==== EXCERPT

Thanks for the info showcrop.

Parts came out pretty clean. Little bit of flash rust and lots of pits and imperfections in the cast iron. Going to coat them with some body filler most likely and sand that out. Getting a coat of epoxy primer first though and coating the inside with the glycol. Will probably use some high build primer as well on the outside. She will be slick when finished.
Hope you still use it (y)

But it sounds like it might be on the way to trailer queen status :(;);)
 
JJay48
Curious as to how you intend to paint the main body of the tractor. Are you finishing and painting before assembly or after? Also, are you sand blasting the castings and if you are do the gasket surfaces need to be protected? I have never done such an in depth rebuild but I have located my Dad's old 4000 and if I get my hands on that tractor I will be headed in the direction you are going. Soaking up as much as I can from your thread!

========
==== DATA SECTION

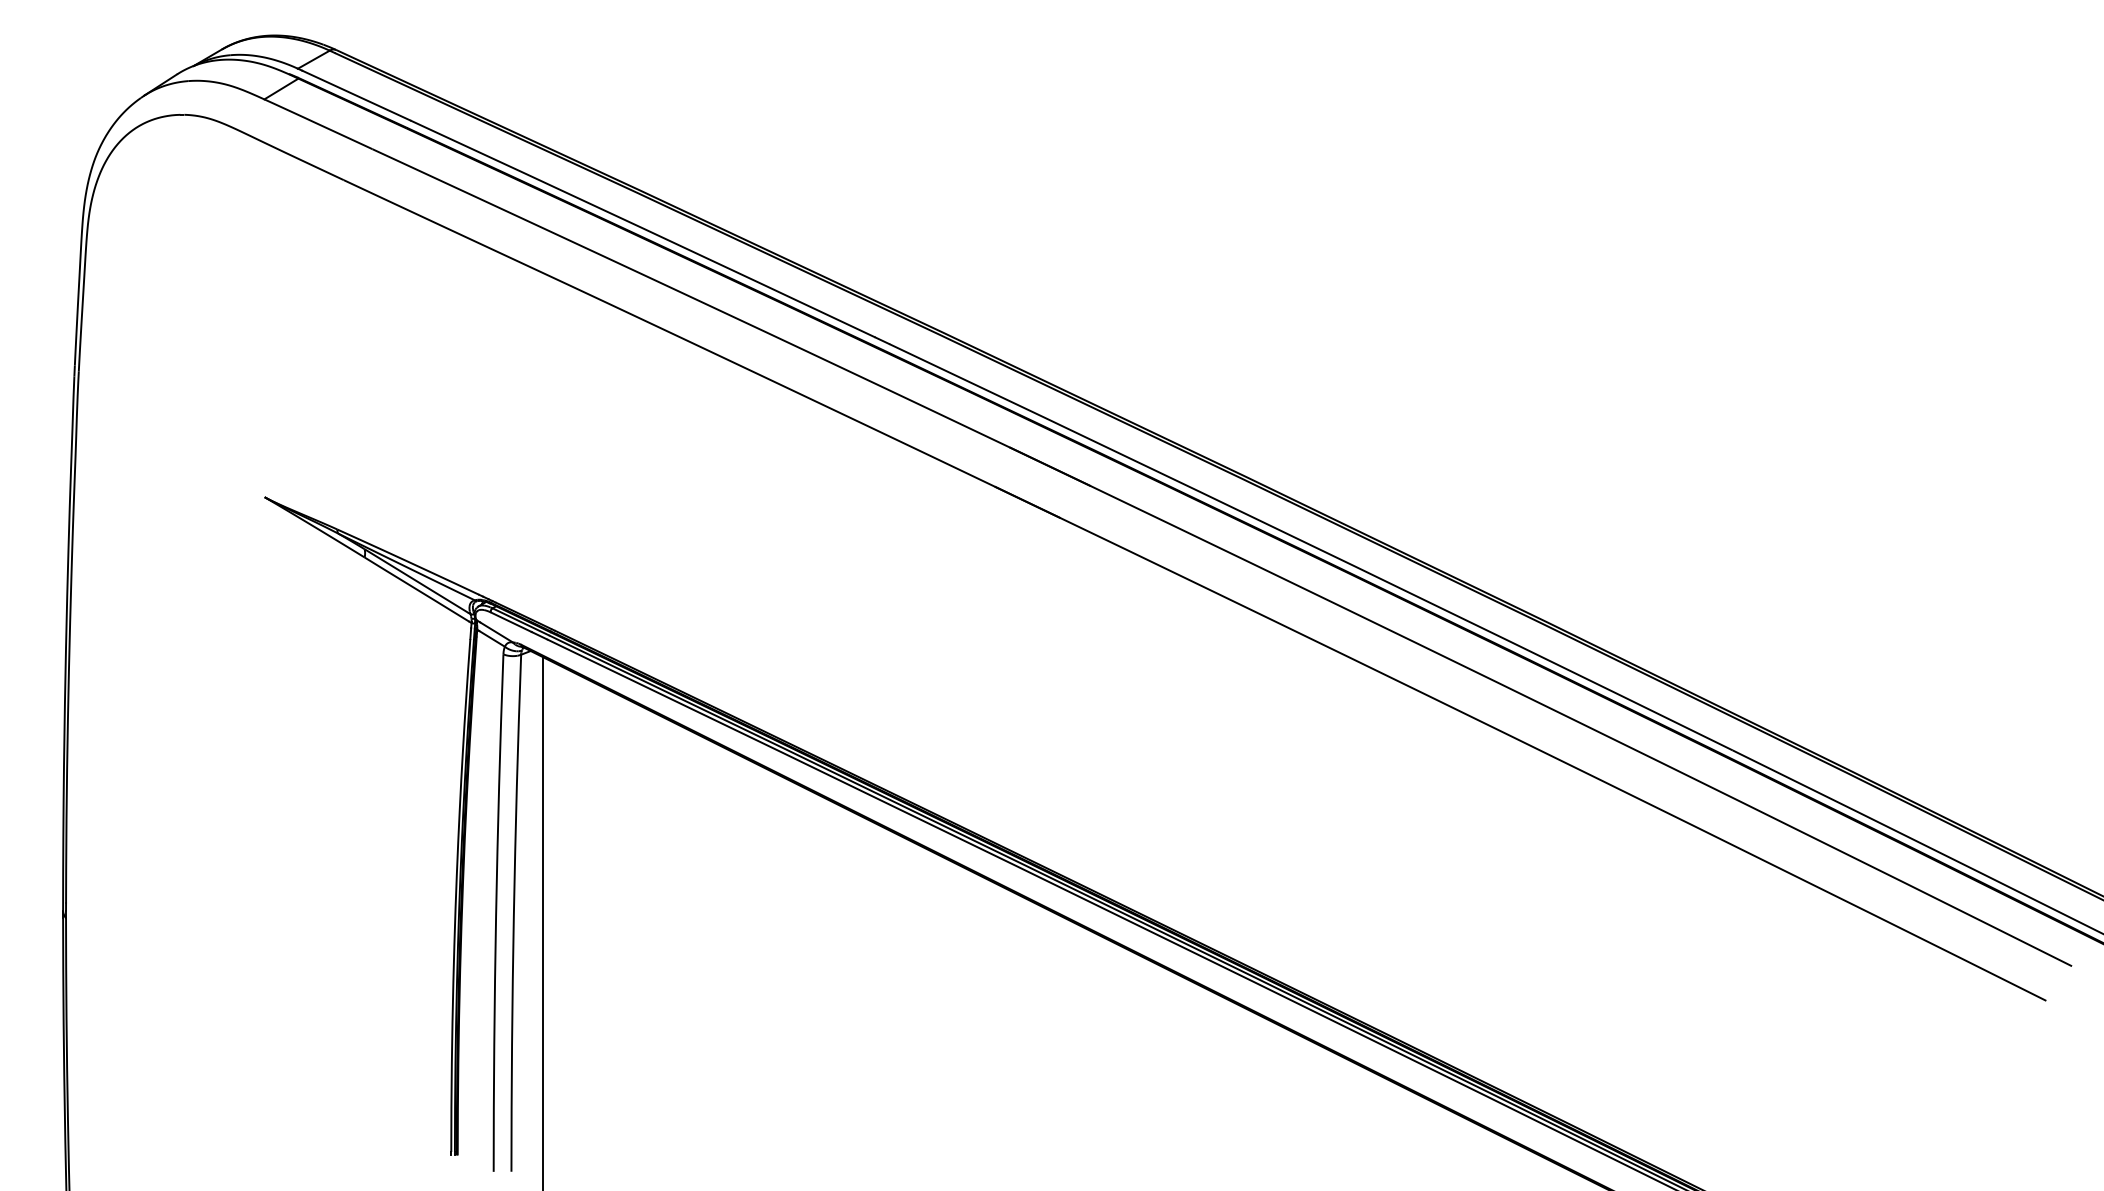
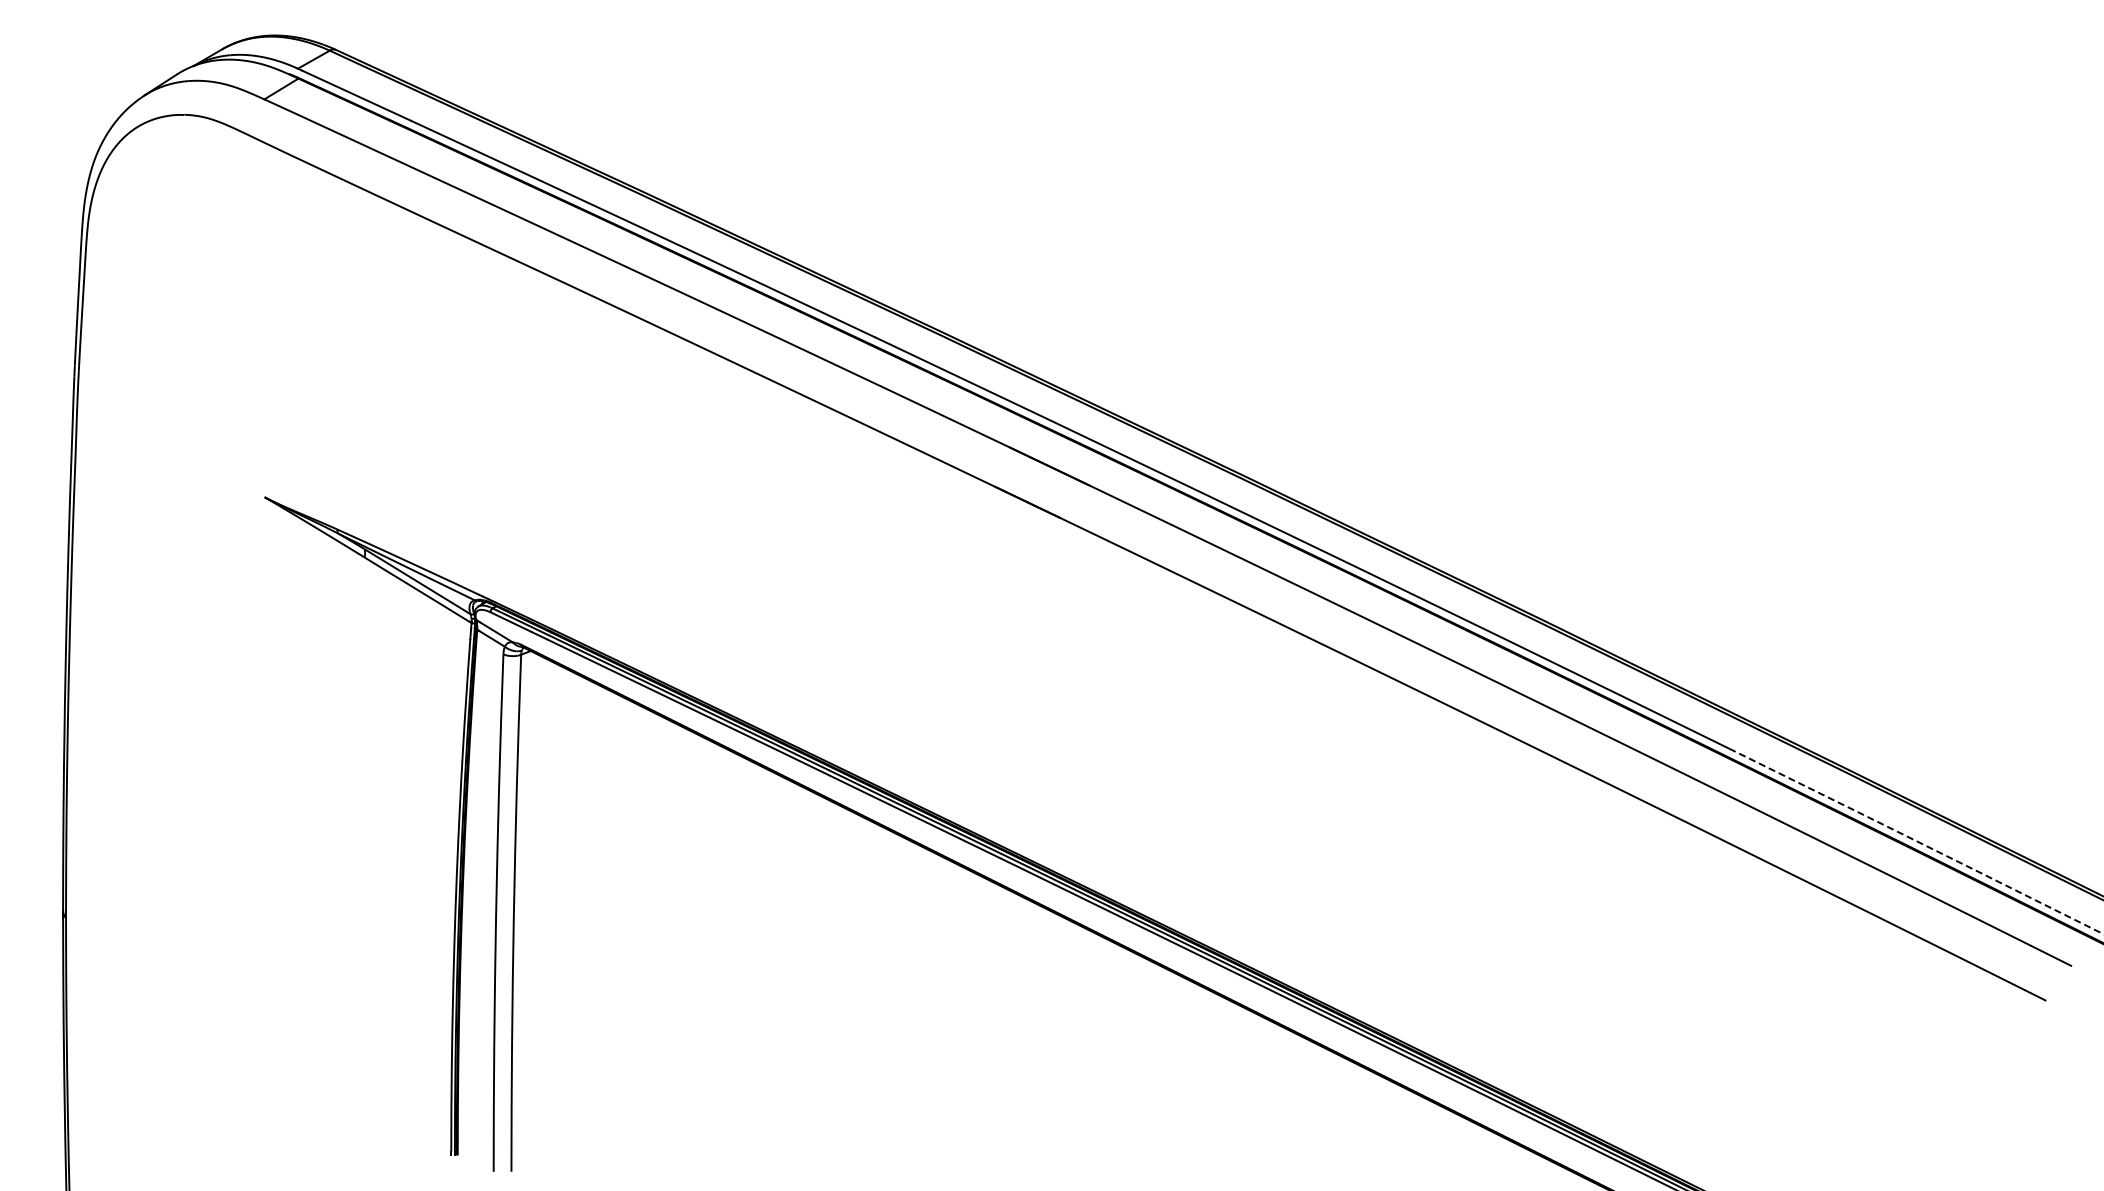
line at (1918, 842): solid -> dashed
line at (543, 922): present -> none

========

▸ **WHAT THIS EXERCISE ASKS**:
1. In the tractor restoration posts, turn the paragraph that begins "Parts came out pretty clean" into a short list that keeps its main facts.
2. Translate this sentence from the tractor restoration posts into Spanish: "Parts came out pretty clean."
3. Pick up the tractor restoration posts from where they stop.
The data has nothing to do with the tractor restoration posts.

▸ **RESULTS**:
1.
- Parts came out fairly clean, with a little flash rust and many pits and flaws in the cast iron.
- Epoxy primer goes on first, and the inside gets a glycol coating.
- Body filler will most likely be applied and then sanded.
- High build primer will probably go on the outside.
- The finished result should be slick.

2. Las piezas quedaron bastante limpias.

3.
I am going to prime and do some of the body work to get them smooth before assembly. Still deciding on when I want to paint the red but the plan at this point is to assemble the main structure minus the engine and the hydraulics when painting the red. I dont want too much assembled because it would be a pain to get the paint even and in all the little hard to reach areas. I know some guys paint them with it all together and thats fine but not the way I want to do it. The only thing is if you paint them apart is do you keep your bolts bare and have them cadmium plated or try to touch them up once everything is together. I had seen a tractor with all cadmium painted bolts and it looked pretty good.

The main castings you see in the previous photos I took to a metal cleaning shop to have them chemically stripped. They use an alkaline based solution. Sand blasting is a good option as well and if I was doing that I would mask the gasket surfaces and try to avoid them. The gasket would probably be hard to remove from a blasted surface in the future.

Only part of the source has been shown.